A non-probability sample is one in which a case in a sample is chosen in such a manner that it gives you information for the sample itself and makes it possible to generalize the findings for the population with certain degree of precision. Such a sample is also called a purposive sample. This kind of sampling is primarily used to collect information on market surveys to know the attitude, opinion, behaviour, reactions of individuals. There are many types of non-probability samples, including snowball sampling, convenience, purposive/ judgment, quota sampling, etc.
1. Convenience Sample
The convenience sample is so called because it is relatively easy to obtain and contact. In this method the investigators are usually asked to select the people for the interview in accordance to the instructions from the researcher. The benefit of a convenience sample is that the interviewer can usually get interviews done quickly and cheaply. Convenience sampling is appropriate for exploratory research.
2. Judgments Sample:
A judgment sample is similar to that of convenience sample. In a judgment sample, the researcher selects samples that are believed to represent the population. The selection of samples is based on the knowledge of the population and the characteristics which the sample is to represent. It is less costly and very useful for forecasting.
3. Quota Sample:
Quota sampling is like stratified sampling. In quota sampling, the population is categorized into several strata which consist of an expected size, and the samples are considered to be important for the population they represent.
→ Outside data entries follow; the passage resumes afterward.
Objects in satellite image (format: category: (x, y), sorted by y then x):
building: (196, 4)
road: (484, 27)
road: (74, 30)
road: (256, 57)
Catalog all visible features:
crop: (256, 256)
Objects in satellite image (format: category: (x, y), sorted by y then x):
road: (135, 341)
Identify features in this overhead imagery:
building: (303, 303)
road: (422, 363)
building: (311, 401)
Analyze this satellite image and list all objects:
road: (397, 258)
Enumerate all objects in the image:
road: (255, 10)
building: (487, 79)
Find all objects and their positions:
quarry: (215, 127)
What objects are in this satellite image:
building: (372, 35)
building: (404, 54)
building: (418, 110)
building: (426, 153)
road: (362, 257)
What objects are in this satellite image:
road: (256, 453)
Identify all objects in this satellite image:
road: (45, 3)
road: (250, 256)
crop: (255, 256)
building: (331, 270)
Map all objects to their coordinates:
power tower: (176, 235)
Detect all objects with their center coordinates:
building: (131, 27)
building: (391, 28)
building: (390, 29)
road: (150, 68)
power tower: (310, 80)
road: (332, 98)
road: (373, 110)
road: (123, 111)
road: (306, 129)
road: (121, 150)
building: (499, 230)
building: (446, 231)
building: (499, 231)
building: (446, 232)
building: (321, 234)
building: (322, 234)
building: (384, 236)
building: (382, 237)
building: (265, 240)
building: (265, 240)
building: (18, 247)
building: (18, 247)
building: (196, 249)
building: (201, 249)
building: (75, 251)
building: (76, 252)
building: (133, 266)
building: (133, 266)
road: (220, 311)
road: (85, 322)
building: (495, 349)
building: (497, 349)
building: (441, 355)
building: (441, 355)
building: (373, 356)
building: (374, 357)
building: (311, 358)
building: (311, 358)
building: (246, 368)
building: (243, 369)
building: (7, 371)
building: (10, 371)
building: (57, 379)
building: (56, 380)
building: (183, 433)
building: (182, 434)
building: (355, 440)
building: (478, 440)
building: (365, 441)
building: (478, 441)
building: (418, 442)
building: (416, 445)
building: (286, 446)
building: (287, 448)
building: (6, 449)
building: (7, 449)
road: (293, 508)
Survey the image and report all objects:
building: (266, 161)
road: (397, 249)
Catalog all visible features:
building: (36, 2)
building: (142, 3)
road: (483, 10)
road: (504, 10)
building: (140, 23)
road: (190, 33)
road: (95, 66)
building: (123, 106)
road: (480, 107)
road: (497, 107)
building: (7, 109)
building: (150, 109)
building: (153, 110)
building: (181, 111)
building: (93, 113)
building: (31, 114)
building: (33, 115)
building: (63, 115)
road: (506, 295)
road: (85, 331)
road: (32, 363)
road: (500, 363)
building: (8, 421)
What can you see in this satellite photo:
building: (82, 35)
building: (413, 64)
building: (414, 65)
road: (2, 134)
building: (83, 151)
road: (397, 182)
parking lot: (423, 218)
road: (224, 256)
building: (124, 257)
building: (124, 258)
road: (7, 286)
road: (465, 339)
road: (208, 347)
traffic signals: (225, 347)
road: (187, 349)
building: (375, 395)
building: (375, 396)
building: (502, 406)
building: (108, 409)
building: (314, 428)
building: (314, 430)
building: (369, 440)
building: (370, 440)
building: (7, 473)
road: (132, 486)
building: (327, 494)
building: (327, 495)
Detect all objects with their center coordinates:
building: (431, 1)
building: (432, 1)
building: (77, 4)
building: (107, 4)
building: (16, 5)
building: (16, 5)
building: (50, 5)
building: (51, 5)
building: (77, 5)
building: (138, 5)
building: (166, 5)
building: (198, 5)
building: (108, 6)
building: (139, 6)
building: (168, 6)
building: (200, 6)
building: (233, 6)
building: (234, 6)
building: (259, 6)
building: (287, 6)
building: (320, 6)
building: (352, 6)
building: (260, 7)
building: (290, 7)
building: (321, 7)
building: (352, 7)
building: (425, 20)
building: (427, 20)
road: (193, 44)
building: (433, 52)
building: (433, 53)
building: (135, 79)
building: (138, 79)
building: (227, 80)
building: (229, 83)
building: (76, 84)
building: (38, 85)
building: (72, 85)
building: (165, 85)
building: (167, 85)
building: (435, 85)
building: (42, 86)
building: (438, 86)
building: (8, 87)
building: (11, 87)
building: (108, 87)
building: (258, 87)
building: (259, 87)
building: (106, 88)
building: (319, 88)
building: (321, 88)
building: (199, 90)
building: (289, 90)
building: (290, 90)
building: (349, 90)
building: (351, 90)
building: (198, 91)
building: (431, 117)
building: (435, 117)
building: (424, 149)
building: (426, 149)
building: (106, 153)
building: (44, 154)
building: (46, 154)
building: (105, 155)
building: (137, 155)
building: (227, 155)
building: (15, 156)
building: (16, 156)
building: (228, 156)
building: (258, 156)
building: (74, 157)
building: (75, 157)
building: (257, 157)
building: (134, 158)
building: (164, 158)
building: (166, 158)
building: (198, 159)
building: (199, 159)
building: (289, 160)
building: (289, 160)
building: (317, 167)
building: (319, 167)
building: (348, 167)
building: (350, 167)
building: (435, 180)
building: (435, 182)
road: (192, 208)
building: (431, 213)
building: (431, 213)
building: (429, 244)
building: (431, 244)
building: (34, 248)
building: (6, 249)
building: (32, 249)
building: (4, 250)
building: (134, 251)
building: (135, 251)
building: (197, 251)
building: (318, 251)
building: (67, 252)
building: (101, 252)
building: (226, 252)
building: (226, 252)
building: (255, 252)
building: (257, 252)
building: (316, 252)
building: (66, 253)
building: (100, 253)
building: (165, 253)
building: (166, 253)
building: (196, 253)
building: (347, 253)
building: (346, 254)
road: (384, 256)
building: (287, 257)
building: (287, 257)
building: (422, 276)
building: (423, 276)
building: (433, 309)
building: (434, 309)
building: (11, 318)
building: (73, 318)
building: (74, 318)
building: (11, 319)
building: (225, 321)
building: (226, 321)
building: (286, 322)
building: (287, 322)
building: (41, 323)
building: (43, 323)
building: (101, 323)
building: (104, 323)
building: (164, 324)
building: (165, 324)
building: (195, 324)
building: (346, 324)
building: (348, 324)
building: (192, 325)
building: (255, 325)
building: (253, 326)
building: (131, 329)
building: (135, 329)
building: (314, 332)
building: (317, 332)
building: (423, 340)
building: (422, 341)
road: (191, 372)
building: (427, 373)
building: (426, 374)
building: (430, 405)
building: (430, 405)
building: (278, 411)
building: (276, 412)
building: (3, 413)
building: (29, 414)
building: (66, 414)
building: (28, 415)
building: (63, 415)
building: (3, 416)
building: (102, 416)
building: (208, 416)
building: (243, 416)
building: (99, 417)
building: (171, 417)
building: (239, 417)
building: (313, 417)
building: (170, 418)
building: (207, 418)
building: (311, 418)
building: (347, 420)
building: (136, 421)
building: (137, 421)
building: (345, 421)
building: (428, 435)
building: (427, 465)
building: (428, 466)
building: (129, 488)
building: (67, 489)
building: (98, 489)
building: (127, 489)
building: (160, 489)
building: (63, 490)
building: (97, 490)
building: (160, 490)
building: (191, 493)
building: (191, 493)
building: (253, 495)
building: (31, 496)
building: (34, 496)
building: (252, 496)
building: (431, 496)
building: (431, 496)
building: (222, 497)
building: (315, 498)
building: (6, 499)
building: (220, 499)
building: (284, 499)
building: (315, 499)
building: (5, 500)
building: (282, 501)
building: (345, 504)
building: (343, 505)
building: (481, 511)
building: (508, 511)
The advantages of quota sample are that it involves a short time duration, is less costly, and gives moderate representation to a heterogeneous population.
4. Snowball Sample:
This is one of the important types of non-probability sampling. In snowball sampling, the investigator encourages the respondents to give the names of other acquaintances and it continues growing in size and chains until the research purpose is achieved. It is also, therefore, known as networking, chain, or referred sampling method. It is very useful in the study of networking and is less costly.